===== QUOTED PASSAGE

Business
Contributory Pension: PENCOM Gives Six States Clean Bill
Most states across the six geopolitical zones in the country are yet to fully implement the Federal Government’s Contributory Pension Scheme (CPS), a report by the National Pension Commission (PENCOM) has revealed.
According to the report made available to The Tide, yesterday, only six states and the FCT had fully implemented CPS with regular and up-to-date remittance of pension contributions, establishment of pension bureau and enactment of pension law.
The report, signed by PENCOM spokesman, Peter Aghohowa, said that the six states which had fully keyed into the CPS as at September 2019 were Kaduna, Anambra, Ekiti, Ondo, Edo and Delta.
In the North-Cenral Zone, only FCT had established pension bureau and was up-to-date with remittance of pension contributions, while Benue, Kogi and Nasarawa states which had enacted CPS laws had no pension bureaus in place.
Although Niger State established pension bureau, it suspended implementation of the CPS in April 2015 and had since stopped remitting pension contributions, while Kwara and Plateau were yet to enact CPS law.

==========

> [PROBLEMS TO WORK ON]
1. Name the six states that the pension article says had fully keyed into the Contributory Pension Scheme as at September 2019.
2. Based on the pension article, are these statements true? (a) Niger State set up a pension bureau. (b) Kwara had passed a CPS law. (c) Benue had a pension bureau in place.
3. Carry the pension article on from its final sentence.
The records have nothing to do with the pension article.

===== GIVEN ENTRIES

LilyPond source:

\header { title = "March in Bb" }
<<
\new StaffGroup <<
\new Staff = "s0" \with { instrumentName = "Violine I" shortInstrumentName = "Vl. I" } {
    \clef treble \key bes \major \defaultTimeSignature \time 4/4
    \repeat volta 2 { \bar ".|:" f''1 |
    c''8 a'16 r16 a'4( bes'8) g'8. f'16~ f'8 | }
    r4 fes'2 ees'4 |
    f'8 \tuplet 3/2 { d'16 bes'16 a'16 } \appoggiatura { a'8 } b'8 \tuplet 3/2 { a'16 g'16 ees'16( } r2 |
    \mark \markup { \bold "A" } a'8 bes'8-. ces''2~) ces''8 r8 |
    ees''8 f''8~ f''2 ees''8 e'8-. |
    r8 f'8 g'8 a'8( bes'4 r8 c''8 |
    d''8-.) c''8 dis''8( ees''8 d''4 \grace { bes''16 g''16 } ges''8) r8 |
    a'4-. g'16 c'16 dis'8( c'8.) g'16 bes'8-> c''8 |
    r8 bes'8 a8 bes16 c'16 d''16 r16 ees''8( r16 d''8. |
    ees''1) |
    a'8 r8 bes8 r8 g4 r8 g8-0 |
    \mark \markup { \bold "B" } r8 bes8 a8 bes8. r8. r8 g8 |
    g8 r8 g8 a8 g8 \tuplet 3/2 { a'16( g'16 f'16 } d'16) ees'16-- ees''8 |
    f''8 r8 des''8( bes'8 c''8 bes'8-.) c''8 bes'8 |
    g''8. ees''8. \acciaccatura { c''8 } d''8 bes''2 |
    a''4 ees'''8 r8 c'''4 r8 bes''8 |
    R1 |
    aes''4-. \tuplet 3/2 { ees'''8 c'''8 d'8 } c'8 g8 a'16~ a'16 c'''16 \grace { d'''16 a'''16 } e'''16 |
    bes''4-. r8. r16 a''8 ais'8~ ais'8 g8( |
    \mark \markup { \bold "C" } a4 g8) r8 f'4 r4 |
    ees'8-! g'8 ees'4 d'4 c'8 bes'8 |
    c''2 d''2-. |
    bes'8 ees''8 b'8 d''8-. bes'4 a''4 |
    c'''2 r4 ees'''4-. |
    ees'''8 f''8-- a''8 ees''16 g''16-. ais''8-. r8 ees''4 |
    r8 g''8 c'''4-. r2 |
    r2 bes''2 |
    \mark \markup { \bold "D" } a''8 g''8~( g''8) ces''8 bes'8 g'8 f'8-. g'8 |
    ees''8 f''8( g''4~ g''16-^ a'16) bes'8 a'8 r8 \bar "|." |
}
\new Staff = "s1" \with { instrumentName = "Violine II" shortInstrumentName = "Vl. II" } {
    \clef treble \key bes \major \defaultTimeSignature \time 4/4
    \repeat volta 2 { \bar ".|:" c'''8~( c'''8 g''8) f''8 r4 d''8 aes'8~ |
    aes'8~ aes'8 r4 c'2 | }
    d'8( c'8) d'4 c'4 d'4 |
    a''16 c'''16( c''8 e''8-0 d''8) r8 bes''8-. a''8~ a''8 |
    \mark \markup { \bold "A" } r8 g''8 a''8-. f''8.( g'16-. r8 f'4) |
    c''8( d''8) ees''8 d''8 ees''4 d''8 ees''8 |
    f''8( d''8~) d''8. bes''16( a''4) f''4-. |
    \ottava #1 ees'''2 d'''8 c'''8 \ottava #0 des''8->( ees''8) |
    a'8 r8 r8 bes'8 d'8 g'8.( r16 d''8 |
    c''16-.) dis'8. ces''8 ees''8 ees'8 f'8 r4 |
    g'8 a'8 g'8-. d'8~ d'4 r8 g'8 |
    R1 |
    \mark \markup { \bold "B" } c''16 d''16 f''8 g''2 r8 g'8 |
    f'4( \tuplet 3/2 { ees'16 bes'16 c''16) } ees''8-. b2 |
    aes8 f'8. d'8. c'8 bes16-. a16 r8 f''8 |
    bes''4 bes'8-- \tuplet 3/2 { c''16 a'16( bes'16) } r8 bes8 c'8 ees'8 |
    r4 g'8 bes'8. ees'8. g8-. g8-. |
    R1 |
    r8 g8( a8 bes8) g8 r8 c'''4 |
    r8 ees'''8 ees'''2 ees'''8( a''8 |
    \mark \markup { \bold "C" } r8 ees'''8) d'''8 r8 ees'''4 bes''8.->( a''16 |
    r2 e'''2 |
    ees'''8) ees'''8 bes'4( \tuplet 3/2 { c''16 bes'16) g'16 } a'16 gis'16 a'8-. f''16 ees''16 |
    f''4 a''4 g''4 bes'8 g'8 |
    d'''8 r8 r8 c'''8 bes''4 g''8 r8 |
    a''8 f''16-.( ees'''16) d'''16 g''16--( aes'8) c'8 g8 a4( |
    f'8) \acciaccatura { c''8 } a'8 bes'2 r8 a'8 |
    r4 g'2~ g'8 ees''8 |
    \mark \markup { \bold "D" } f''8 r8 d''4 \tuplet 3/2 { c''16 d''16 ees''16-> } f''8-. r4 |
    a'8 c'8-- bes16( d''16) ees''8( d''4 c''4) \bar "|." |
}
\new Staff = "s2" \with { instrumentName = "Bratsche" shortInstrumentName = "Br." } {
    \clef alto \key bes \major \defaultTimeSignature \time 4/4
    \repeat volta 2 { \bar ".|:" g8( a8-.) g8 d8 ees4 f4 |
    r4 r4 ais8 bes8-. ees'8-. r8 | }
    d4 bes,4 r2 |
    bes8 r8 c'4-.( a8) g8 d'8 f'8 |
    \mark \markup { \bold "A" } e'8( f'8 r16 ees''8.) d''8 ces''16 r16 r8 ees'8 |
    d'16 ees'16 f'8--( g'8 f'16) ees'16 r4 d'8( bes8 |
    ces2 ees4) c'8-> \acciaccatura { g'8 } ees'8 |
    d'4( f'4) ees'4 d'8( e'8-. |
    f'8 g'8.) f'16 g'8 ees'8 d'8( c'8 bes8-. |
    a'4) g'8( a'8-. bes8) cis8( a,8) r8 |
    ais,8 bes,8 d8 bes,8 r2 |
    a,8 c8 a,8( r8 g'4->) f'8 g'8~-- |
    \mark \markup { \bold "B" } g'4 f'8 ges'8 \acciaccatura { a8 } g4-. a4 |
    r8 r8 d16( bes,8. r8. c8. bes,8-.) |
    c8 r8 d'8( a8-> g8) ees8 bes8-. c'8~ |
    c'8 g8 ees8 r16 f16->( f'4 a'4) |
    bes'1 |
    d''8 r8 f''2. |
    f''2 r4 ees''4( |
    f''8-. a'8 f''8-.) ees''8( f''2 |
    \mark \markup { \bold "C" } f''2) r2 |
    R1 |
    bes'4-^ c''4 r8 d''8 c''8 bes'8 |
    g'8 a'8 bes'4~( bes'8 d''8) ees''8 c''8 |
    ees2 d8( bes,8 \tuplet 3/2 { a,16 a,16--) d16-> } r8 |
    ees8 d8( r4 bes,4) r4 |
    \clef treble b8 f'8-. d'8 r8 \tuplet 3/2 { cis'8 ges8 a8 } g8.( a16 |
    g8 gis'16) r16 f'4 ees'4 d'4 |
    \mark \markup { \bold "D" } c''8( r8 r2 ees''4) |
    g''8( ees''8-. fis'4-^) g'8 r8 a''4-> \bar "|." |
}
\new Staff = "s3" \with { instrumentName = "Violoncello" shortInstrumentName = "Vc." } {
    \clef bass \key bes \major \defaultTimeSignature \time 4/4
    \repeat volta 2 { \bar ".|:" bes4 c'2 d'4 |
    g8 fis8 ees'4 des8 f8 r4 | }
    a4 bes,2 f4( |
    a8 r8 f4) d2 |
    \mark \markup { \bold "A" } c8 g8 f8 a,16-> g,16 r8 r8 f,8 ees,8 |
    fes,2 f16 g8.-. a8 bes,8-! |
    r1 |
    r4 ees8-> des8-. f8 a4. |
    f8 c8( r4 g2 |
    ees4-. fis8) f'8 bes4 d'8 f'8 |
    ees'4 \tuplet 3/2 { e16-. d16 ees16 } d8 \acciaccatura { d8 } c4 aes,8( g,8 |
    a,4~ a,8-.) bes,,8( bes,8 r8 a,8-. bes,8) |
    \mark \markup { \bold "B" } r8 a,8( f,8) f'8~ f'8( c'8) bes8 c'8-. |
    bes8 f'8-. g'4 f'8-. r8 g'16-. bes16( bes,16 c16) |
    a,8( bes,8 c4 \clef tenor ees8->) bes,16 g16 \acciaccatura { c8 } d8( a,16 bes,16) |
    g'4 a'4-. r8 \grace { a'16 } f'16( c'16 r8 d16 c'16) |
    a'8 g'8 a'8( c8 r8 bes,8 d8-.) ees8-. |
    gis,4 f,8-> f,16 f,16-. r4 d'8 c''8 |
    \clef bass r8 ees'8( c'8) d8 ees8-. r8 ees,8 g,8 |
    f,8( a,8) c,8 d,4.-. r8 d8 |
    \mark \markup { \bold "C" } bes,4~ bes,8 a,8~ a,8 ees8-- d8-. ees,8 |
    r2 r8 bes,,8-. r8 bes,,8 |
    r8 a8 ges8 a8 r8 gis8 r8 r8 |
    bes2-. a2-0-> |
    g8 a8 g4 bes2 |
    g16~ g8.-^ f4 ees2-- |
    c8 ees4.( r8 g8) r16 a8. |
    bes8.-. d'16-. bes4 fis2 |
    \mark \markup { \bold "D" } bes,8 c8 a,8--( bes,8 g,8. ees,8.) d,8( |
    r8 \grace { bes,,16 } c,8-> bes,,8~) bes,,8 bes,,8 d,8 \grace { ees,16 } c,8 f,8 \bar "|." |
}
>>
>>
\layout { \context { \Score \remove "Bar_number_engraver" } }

==========

> [RESPONSES BY TASK]
1. Kaduna, Anambra, Ekiti, Ondo, Edo and Delta.

2.
(a) Yes: "Although Niger State established pension bureau"
(b) No: "while Kwara and Plateau were yet to enact CPS law."
(c) No: "Benue, Kogi and Nasarawa states which had enacted CPS laws had no pension bureaus in place."

3.
Five states in the North-East zone, comprising Borno, Adamawa, Bauchi, Gombe and Taraba, were yet to commence remittance of pension contributions while Yobe was still operating Defined Benefits Scheme.
Also in North-East Zone, only Adamawa, Gombe and Taraba states had enacted CPS laws but none was yet to establish pension bureau.
In the North-West Zone, only Kaduna State had fully implemented CPS with regular and up-to-date remittance of pension contributions, establishment of pension bureau, registration of employees with PFAs and consistent funding of accrued rights with 5 per cent of total monthly bill.
Of all the North-West states, only Katsina neither enacted CPS law nor established pension bureau, while Jigawa and Kebbi which had pension bureaus, were only remitting portions of the pension contributions.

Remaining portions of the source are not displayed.